» OBJECTIVE 1: Copy the passage of the urban farm text from "If anyone has" up to and including "bounty, and biodiversity.".

☆ ☆ ☆ ☆ ☆

Annie’s Urban Farm produces more than 200 varieties year-round on just one-third of the Forsthoefels’ 5,500-square-foot lot. Flowers and espaliered fruit trees ring the property. Greens and vegetables planted in swirling patterns fill every corner of the yard. Along one side of the house are the couple’s massive aquaponics setup: Big mouth bass circle inside large water tanks and the water circulates through hydroponic beds where lush greens and vegetables grow, fed by the fish waste, which cleans the water in the process.
The extreme urban farm allows Annie to apply the lessons she has learned after running a restaurant in rural Ohio, managing the farm at the Naropa Institute in Colorado, and working for a hydroponics company. She supplies lettuce mixes to local restaurants, teaches classes, and cooks farm dinners in her living room.
If anyone has advice on how to make the most of small space gardening, it’s Annie.
The major challenge I face is being able to grow constantly. I have to think: if something’s growing down, is there enough energy for something to grow up? Are there enough nutrients? If I’m growing red beets, for example, which require a lot of energy to produce their bulbous roots, I can grow lettuces, which need less energy, next to them. There are great books on companion planting out there: Louise Riotte’s Carrots Love Tomatoes is my favorite, as well as James Paris and Norman Stone’s classic, Square Foot Gardening. I design for the best compatibility—not only for nutrient level but also in the sentient level of beauty. My motto is beauty, bounty, and biodiversity.
I have really condensed spaces, so I can’t use big tools. My core tools include a small hand fork—I use the same one I got as a gift in 1995. The other tool I use the most is a really sharp knife for harvesting. And then my pruners. I prune a lot throughout the year.

☆ ☆ ☆ ☆ ☆

» OBJECTIVE 2: Repeat the records word for word, from their start up to and including the line with "For every layout". Leave the pictures out of your answer.

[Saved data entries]
☆ ☆ ☆ ☆ ☆

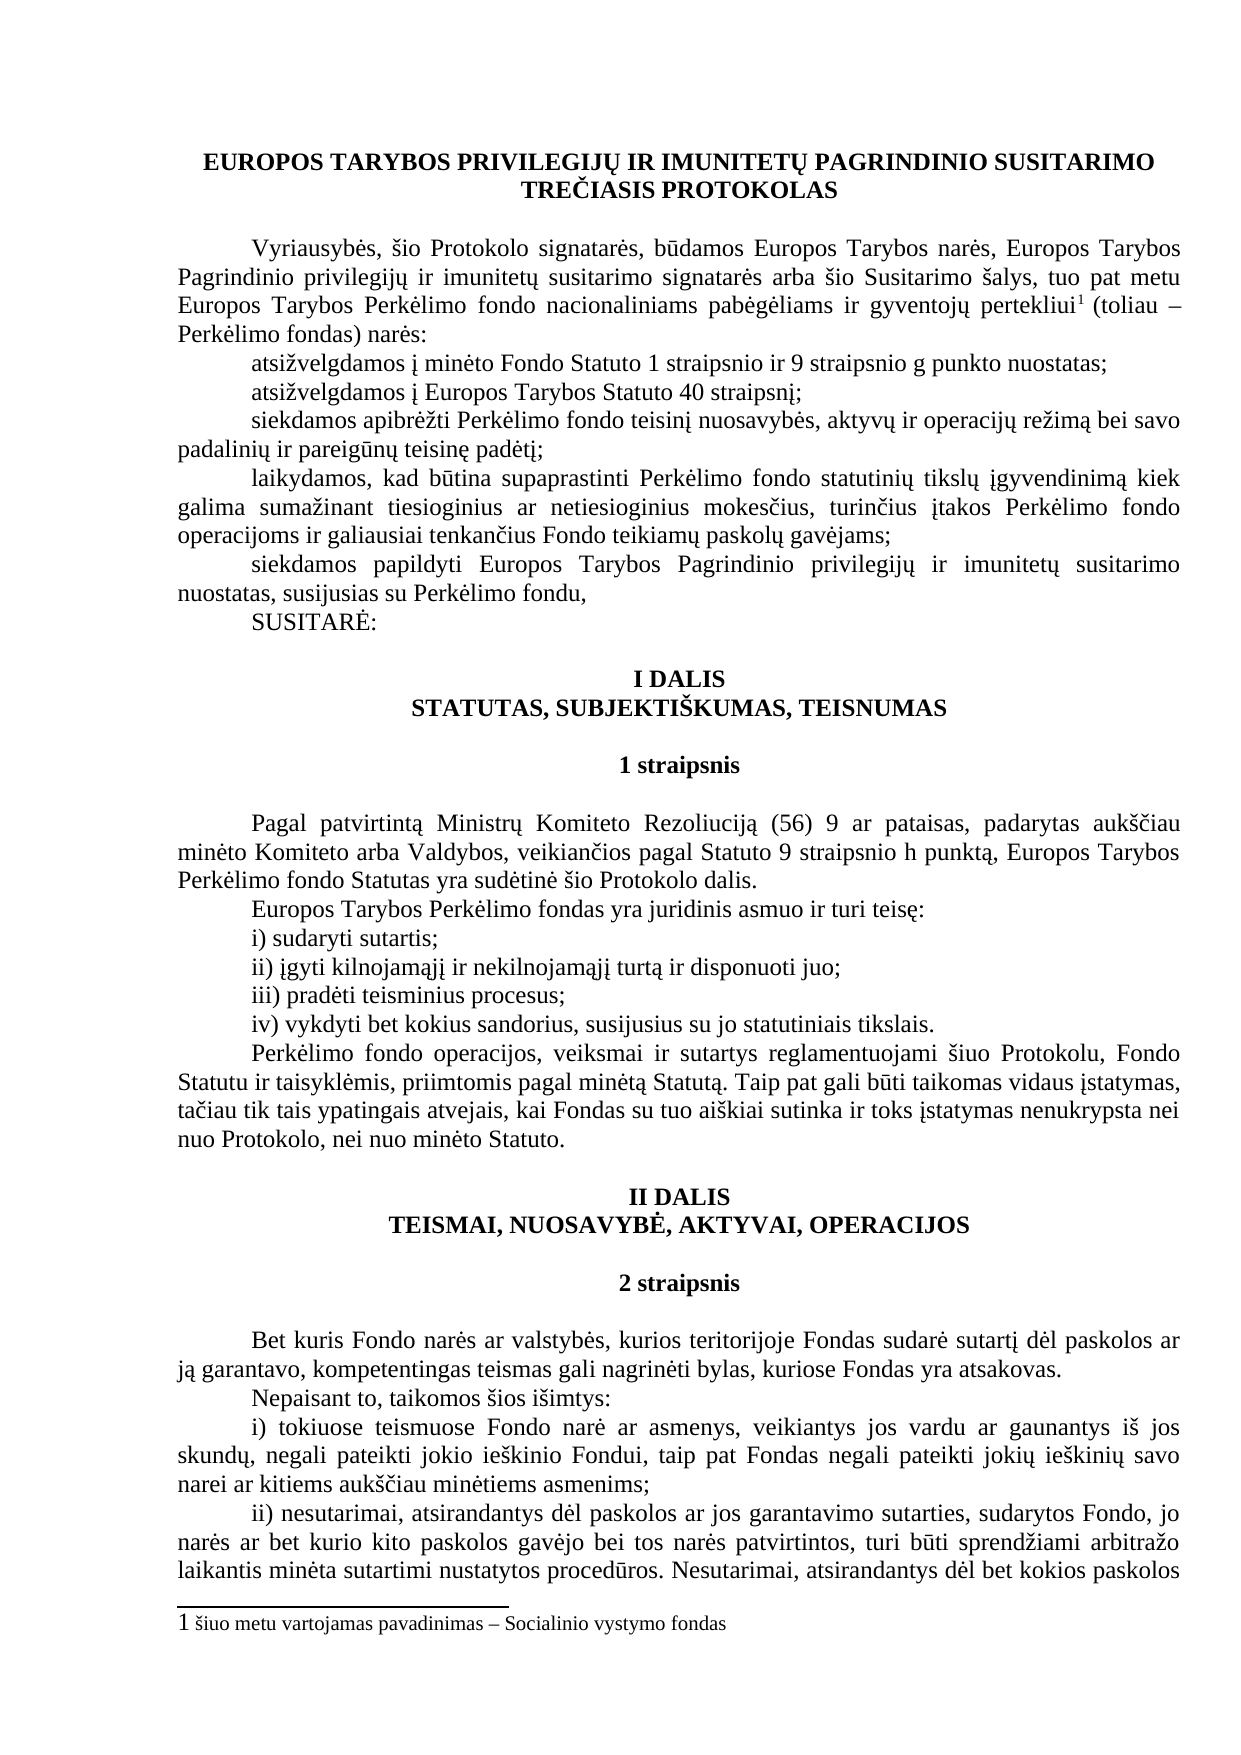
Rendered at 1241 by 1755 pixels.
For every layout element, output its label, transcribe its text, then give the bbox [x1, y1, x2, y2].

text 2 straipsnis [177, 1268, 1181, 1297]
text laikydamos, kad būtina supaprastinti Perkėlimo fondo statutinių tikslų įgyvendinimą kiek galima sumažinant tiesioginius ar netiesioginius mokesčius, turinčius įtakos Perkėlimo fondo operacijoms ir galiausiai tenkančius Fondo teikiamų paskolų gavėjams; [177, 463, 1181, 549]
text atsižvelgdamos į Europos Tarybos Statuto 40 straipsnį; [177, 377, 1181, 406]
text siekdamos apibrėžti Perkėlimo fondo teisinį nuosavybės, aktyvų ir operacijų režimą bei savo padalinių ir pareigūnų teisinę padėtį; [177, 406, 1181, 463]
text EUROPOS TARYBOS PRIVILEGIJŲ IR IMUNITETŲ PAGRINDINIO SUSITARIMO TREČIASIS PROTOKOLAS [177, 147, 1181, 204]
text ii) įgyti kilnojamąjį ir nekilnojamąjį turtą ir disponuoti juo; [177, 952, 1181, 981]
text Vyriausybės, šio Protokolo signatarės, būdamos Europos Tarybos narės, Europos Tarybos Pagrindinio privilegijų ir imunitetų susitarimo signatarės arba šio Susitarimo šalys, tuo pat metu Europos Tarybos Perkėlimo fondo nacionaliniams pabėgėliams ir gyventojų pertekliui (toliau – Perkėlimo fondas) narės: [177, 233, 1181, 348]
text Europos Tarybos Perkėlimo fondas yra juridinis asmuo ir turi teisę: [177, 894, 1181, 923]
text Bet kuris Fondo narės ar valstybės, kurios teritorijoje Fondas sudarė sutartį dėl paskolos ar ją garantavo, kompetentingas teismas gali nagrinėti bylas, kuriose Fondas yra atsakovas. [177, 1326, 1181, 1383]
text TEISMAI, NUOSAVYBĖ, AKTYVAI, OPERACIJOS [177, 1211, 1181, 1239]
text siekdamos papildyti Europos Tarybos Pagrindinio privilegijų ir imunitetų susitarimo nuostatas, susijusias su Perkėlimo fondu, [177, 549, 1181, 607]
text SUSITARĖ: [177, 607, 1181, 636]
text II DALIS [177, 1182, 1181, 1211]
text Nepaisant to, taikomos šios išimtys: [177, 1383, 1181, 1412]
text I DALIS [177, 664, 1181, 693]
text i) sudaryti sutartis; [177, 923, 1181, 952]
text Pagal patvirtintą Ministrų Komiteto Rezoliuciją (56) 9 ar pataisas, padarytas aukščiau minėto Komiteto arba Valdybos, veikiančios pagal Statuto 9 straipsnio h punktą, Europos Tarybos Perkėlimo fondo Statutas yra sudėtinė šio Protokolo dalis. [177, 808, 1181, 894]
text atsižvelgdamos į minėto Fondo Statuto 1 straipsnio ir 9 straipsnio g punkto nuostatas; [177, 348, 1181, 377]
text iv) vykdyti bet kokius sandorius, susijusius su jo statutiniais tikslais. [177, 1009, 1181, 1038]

☆ ☆ ☆ ☆ ☆

» CORRECT OUTPUT 1:
If anyone has advice on how to make the most of small space gardening, it’s Annie.
The major challenge I face is being able to grow constantly. I have to think: if something’s growing down, is there enough energy for something to grow up? Are there enough nutrients? If I’m growing red beets, for example, which require a lot of energy to produce their bulbous roots, I can grow lettuces, which need less energy, next to them. There are great books on companion planting out there: Louise Riotte’s Carrots Love Tomatoes is my favorite, as well as James Paris and Norman Stone’s classic, Square Foot Gardening. I design for the best compatibility—not only for nutrient level but also in the sentient level of beauty. My motto is beauty, bounty, and biodiversity.

» CORRECT OUTPUT 2:
Rendered at 1241 by 1755 pixels.
For every layout element, output its label, transcribe its text, then give the bbox [x1, y1, x2, y2].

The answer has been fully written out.